La BCE devrait relever ses taux en juin

La monnaie européenne a réagi assez calmement aux données sur l’inflation en zone euro ainsi qu’à l’interview accordée par le président de la banque centrale belge et membre du Conseil des gouverneurs de la Banque centrale européenne, Pierre Wunsch.

Mercredi, ce dernier a probablement fourni le signal le plus clair de ces derniers temps : si le conflit iranien n’est pas résolu d’ici la réunion de juin, une hausse des taux en zone euro sera pratiquement inévitable.

« À un moment donné, nous devrons réagir car l’inflation a déjà atteint 3 % », a‑t‑il déclaré dans l’interview. Wunsch a qualifié d’« raisonnables » les anticipations du marché tablant sur trois hausses de 25 points de base cette année, ce qui confirme directement le scénario de marché de l’un des membres votants du conseil.

Il est important de rappeler le contexte. Wunsch n’est pas la voix la plus agressive au sein de la BCE et, lors de la réunion d’avril, il n’a soutenu qu’assez timidement une hausse. Le fait qu’il parle désormais d’une forte probabilité de mouvement en juin indique que le consensus de la banque centrale est en train d’évoluer progressivement. Selon lui, le conflit a placé la BCE au premier plan de la question de l’inflation et, cette fois, contrairement à 2022, il est peu probable que les marchés soient pris au dépourvu et ils pourraient réagir plus rapidement. Actuellement, les traders envisagent une possible hausse du taux, de 2 % actuellement à 2,5 % — la borne supérieure de la fourchette neutre pour l’économie.

Dans le même temps, Wunsch a tenté de maintenir un certain équilibre. Il a jugé prématurées les discussions sur la stagflation, décrivant la situation actuelle comme un ralentissement de la croissance plutôt qu’une récession, et il a souligné que la dynamique des salaires restait très favorable.

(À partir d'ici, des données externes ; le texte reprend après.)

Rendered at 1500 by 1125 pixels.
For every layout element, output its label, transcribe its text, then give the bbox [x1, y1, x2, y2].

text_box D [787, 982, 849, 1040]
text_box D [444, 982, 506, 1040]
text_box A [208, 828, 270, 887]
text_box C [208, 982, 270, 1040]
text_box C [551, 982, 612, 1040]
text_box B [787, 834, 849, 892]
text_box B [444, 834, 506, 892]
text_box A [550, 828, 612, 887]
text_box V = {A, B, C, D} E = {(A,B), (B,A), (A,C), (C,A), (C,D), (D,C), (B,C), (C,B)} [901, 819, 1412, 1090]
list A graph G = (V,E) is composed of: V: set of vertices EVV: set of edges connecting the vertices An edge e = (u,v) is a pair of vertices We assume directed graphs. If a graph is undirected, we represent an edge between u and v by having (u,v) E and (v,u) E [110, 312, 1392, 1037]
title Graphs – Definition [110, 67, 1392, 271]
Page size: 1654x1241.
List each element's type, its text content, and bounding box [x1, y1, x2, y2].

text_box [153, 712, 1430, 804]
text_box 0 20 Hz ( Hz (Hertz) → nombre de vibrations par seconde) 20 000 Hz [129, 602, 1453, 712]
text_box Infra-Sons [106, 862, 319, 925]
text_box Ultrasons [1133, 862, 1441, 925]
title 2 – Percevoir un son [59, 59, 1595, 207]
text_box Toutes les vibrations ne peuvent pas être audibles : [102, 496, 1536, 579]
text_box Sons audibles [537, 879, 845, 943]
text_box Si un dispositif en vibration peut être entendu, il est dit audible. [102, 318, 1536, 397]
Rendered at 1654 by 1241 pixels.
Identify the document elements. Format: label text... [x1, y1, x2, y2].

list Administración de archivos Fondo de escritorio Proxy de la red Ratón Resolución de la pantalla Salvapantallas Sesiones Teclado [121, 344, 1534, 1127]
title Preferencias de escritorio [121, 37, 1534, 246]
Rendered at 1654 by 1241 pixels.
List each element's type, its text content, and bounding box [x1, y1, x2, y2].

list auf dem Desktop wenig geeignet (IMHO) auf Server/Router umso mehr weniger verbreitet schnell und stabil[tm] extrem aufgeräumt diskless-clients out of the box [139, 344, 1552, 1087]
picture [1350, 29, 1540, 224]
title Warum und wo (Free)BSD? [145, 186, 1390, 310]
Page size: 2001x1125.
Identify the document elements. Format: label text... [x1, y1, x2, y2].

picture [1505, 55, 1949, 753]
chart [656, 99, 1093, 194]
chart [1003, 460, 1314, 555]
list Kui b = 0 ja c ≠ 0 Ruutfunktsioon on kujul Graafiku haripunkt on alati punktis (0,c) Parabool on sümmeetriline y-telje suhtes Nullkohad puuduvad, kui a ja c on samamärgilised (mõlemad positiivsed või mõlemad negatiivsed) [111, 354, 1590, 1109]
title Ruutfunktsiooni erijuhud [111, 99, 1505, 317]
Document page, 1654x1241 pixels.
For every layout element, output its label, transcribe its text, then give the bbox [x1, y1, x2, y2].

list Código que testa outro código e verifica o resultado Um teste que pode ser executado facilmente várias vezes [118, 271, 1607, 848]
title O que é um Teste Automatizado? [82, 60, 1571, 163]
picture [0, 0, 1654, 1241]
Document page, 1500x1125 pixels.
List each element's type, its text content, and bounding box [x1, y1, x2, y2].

En conclusion, le responsable politique a insisté sur le fait que l’ampleur totale des hausses de taux dépendra de l’évolution de la situation au Moyen‑Orient, et certains indicateurs de marché laissent penser que le conflit pourrait être résolu plus tôt que prévu. En d’autres termes, la BCE est prête à agir — tout en préservant une marge de manœuvre.

En ce qui concerne la configuration technique actuelle de l’EUR/USD, les acheteurs doivent désormais réfléchir à la manière de reconquérir le niveau de 1,1610. Ce n’est qu’ainsi qu’ils pourront viser un test de 1,1635. À partir de là, il est possible d’atteindre 1,1660, mais y parvenir sans le soutien des grands intervenants sera assez difficile. L’objectif le plus éloigné sera le sommet à 1,1690. En cas de repli de l’instrument de trading, je m’attends à des actions sérieuses de la part des gros acheteurs autour de 1,1590. S’il n’y en a pas, il sera judicieux d’attendre une baisse vers le minimum de 1,1570 ou d’ouvrir des positions longues à partir de 1,1550.

Pour ce qui est de la configuration technique actuelle du GBP/USD, les acheteurs de livres doivent reconquérir la résistance la plus proche à 1,3415. Ce n’est qu’ainsi qu’ils pourront viser 1,3445, au‑dessus de laquelle il sera assez difficile de forcer le passage. L’objectif le plus éloigné sera la zone de 1,3475. En cas de repli de la paire, les vendeurs tenteront de reprendre le contrôle de 1,3380. S’ils y parviennent, une cassure de cette zone portera un sérieux coup aux positions des acheteurs et fera reculer le GBP/USD vers un plus bas à 1,3340, avec la perspective d’atteindre 1,3300.